Goal of the exercise:
Answer these questions from the text on diagnosing abdominal pain:
1. What does an elevated white count suggest?
2. Why are plain X-rays of the abdomen called a KUB?
3. What may a mass without signs of inflammation mean?

### Provided text

Doctors determine the cause of the pain by relying on the following:
- Characteristics, physical signs, and other accompanying symptoms
- Findings on physical examination
- Laboratory, radiological, and endoscopic testing
- Surgery
What exams and tests help diagnose the cause of abdominal pain?
Physical examination
Examining the patient will provide the doctor with additional clues to the cause of the pain. The doctor will determine:
- The presence of sounds coming from the intestines that occur when there is obstruction of the intestines
- The presence of signs of inflammation (by special maneuvers during the examination)
- The location of any tenderness
- The presence of a mass within the abdomen that suggests a tumor, enlarged organ, or abscess (a collection of infected pus)
- Blood in the stool may signify an intestinal problem such as an ulcer, colon cancer, colitis, or ischemia
For example:
- Finding tenderness and signs of inflammation in the left lower abdomen often means that diverticulitis is present, while finding a tender (inflamed) mass in the same area may mean that the inflammation has progressed and that an abscess has formed.
- Finding tenderness and signs of inflammation in the right lower abdomen often means that appendicitis is present, while finding a tender mass in the same area may mean that the inflammation has progressed and that an abscess has formed.
- With or without a mass, inflammation in the right lower abdomen may also be found in Crohn's disease. (Crohn's disease most commonly affects the last part of the small intestine, usually located in the right lower abdomen. However, Crohn's disease can affect any part of the gastrointestinal tract.)
- A mass without signs of inflammation may mean that cancer is present.
While the health history and physical examination are vitally important in determining the cause of abdominal pain, other medical tests often are necessary to determine the cause.
Laboratory tests
Laboratory tests such as the complete blood count (CBC), liver enzymes, pancreatic enzymes (amylase and lipase), coagulation studies, pregnancy tests, and urinalysis are frequently ordered.
- An elevated white count suggests inflammation or infection (as with appendicitis, pancreatitis, diverticulitis, or colitis).
- A low red blood cell count may indicate a bleed in the intestines.
- Amylase and lipase (enzymes produced by the pancreas) commonly are elevated in pancreatitis.
- Liver enzymes may be elevated with gallstone attacks or acute hepatitis.
- Coagulation studies may help determine how well the liver is functioning.
- Blood in the urine suggests kidney stones.
- When there is diarrhea, white blood cells in the stool suggest intestinal inflammation or infection.
- A positive pregnancy test may indicate an ectopic pregnancy (a pregnancy in the fallopian tube instead of the uterus).
Plain X-rays of the abdomen
Plain X-rays of the abdomen also are referred to as a KUB (because they include the kidney, ureter, and bladder). The KUB may show enlarged loops of intestines filled with copious amounts of fluid and air when there is intestinal obstruction. Patients with a perforated ulcer may have air escape from the stomach into the abdominal cavity. The escaped air often can be seen on a KUB on the underside of the diaphragm. Sometimes a KUB may reveal a calcified kidney stone that has passed into the ureter and resulted in referred abdominal pain or calcifications in the pancreas that suggest chronic pancreatitis.
Radiographic studies
- Ultrasound is useful in diagnosing gallstones, cholecystitis appendicitis, or ruptured ovarian cysts as the cause of the pain.

######
### Exercise data

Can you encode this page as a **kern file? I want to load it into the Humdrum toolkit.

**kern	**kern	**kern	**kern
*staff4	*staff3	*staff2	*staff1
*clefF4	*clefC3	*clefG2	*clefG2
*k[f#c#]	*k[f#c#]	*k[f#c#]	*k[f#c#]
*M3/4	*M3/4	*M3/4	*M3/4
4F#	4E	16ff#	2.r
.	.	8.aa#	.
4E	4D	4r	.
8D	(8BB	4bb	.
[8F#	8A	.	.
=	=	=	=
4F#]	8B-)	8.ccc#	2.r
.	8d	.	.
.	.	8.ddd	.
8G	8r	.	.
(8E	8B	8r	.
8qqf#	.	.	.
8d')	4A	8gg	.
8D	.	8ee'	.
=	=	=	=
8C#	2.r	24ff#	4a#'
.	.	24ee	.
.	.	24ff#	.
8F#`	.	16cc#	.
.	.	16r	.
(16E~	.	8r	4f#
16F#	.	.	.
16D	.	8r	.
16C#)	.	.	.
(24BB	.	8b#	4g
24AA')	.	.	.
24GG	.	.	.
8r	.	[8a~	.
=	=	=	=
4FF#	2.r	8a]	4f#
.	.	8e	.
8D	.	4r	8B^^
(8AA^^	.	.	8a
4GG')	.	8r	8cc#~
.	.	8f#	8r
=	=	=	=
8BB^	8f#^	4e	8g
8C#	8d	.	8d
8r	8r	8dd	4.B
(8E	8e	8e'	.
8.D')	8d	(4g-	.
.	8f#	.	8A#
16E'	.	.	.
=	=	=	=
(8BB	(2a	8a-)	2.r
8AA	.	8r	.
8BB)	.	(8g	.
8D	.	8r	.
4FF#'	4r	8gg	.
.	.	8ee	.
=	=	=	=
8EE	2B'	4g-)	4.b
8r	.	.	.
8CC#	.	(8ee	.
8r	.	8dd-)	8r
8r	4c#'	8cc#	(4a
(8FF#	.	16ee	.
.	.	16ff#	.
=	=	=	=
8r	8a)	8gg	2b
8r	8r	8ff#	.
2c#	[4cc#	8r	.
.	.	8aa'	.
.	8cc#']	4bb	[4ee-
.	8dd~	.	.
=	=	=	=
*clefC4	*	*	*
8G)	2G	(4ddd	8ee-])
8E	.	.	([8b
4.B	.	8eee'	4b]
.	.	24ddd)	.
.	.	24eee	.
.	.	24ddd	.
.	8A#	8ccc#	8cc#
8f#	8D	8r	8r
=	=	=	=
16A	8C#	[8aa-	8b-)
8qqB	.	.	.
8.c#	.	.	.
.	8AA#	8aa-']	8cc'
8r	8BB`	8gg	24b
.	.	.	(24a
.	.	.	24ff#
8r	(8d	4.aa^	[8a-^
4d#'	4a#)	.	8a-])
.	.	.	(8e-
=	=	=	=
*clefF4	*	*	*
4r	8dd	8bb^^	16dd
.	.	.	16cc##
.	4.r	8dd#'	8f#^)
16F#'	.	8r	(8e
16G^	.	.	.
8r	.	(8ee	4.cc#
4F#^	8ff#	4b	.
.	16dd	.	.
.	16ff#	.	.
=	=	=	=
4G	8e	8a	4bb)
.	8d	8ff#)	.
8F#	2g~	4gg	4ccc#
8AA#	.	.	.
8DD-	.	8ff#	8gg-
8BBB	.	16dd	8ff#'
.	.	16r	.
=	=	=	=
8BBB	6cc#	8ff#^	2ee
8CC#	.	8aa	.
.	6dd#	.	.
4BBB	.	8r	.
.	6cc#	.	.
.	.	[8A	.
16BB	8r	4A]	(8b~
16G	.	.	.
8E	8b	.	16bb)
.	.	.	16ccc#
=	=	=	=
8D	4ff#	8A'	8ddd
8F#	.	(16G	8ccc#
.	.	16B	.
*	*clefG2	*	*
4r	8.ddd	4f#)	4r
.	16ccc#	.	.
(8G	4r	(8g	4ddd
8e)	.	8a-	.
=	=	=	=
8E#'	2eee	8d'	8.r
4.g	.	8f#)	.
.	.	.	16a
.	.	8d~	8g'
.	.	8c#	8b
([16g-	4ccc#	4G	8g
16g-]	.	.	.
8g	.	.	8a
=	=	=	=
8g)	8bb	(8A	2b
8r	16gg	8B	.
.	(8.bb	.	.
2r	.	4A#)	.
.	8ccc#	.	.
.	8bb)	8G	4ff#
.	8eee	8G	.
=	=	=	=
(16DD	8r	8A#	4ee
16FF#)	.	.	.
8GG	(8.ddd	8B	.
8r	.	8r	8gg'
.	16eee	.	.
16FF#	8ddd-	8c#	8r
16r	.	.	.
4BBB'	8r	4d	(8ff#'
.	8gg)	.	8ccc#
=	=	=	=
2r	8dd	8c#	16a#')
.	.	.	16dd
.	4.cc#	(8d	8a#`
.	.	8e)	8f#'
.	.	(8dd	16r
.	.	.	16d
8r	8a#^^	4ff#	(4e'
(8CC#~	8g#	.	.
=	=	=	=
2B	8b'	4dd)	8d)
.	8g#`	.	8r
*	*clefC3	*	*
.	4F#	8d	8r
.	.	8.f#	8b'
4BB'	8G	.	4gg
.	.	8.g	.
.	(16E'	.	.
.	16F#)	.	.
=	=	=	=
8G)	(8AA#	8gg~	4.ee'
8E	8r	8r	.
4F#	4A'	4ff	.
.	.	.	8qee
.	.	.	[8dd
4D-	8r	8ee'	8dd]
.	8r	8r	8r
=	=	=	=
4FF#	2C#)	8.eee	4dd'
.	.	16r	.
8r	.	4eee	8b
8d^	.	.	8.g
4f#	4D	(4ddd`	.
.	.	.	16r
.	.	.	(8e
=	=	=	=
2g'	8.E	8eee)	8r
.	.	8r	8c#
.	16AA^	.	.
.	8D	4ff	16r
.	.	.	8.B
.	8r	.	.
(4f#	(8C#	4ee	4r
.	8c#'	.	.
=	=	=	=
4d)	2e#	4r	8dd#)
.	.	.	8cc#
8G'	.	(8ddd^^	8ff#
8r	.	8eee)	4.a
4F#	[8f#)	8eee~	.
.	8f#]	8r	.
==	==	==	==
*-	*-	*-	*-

######

Task solution:
1. Inflammation or infection.
2. Because they include the kidney, ureter, and bladder.
3. That cancer is present.